Met ‘mummelaar’ bedoelt de wildschut - jachtopziener zult u wel zeggen - niet anders dan een lepelman, een lampe die, wanneer hij ópzit in zijn leger (ook wel ‘mannetje maken’ genoemd) zo licht wordt aangezien voor een lamprei. Vandaar dat het geweer er aan toevoegde, dat hij het haas als een rammelaar taxeerde, daarmee duidelijk makend dat het volgens hem om een mannelijk dier ging. Overigens was dit dier, als alle langoren, bijzonder ril, alhoewel het in de schoontijd was, en zagen wij hem zekeren en plotseling op de lopers gaan. Er was toen even tijd voor een praatje op de hoogzit, voordat we een wissel zochten waar we buiten de verwaaiing een roedel roodwild konden aanbersen. En of we ook geluk hadden, we zagen zes prachtige achtenders waaronder een gaffelaar. Vroeg uit de veren, zo zeg ik altijd maar, de stadsmens weet niet half hoeveel schoons er in het Veluws woud verborgen ligt; die verslaapt maar het beste deel van de dag, terwijl juist bij zonsopgang het leven in bos en beemd zo boeiend is.

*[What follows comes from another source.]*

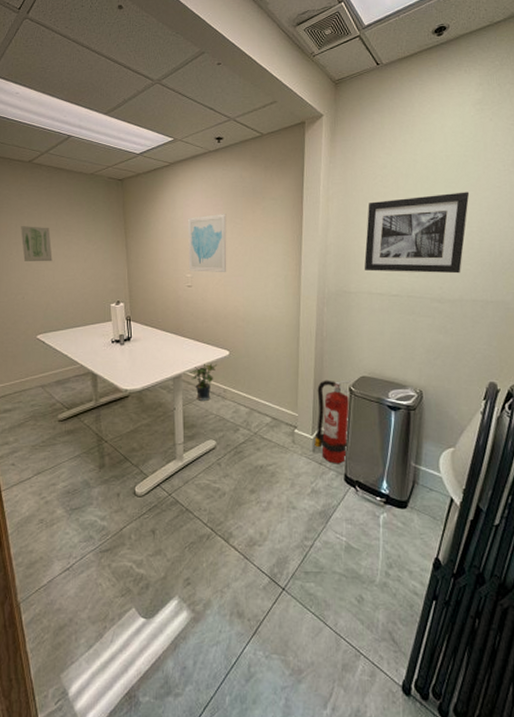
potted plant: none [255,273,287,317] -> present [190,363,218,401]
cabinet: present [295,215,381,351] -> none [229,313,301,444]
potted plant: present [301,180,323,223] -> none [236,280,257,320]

Daar vliegt een tarsel van zijn horst, elders weer zoelt een bagge met zeven frislingen, terwijl twee keilers elkaar met de houwers bewerken; kortom een fraai revier met volop vraat voor de zwartkielen.
De wildschut, een man in het groen die u dus wel boswachter zult noemen, zit berstensvol verhalen. Hij is als een kind zo blij wanneer hij iemand ontmoet om tegenaan te praten, want die herten, reeën, moeflons en meikevers in zijn park kent hij weliswaar bij naam - ik zweer het u, elk hert heeft een eigen paspoort waarop leeftijd, gezondheidstoestand en huwelijkskansen worden bijgehouden aan de hand van de ‘afwerpstangen’ (gewei zult u waarschijnlijk zeggen) -, waar was ik, met elkaar vormen zij een levend element tegen het groene decor, maar ze zeggen weinig terug. Vandaar.
De man in het pak, een nachtkijker aan een riem rond de nek, praat honderduit. Toch een beetje het type van Lady Chatterley's Lover denk je, maar na vijf minuten heeft hij het over zijn maagzweer en de optrekkende kou in dit vochtige klimaat. ‘Als je wild wilt zien, moet je geduld hebben’, vertelt hij, ‘gewoon in de auto blijven zitten, daar zijn ze niet bang voor. Mens betekent geweer, auto is lekker, want de dieren worden dagelijks bijgevoerd met exportperen en de duurste tomaten die op de veiling worden doorgedraaid.’ Landrovers vol peren voor de zwijnen.
De wildschut kent een mooi stuk jagerslatijn, een compleet abc, van aanbersen (besluipen) tot zoelen (het nemen van een modderbad). Overigens, u gelooft het niet, over bómen is zo mogelijk nog meer te vertellen. Die dragen óók een groen pak, de wachters bedoel ik, maar in plaats van een waldhoorn op de kraag dragen zij een gouden eikel, bedenk zo iets maar eens. Verhalen over olmen, of iepen zo u wilt, waarbij je de tranen over de wangen lopen. Misschien mag daar in dit prachtblad nog wel eens een boom over worden opgezet.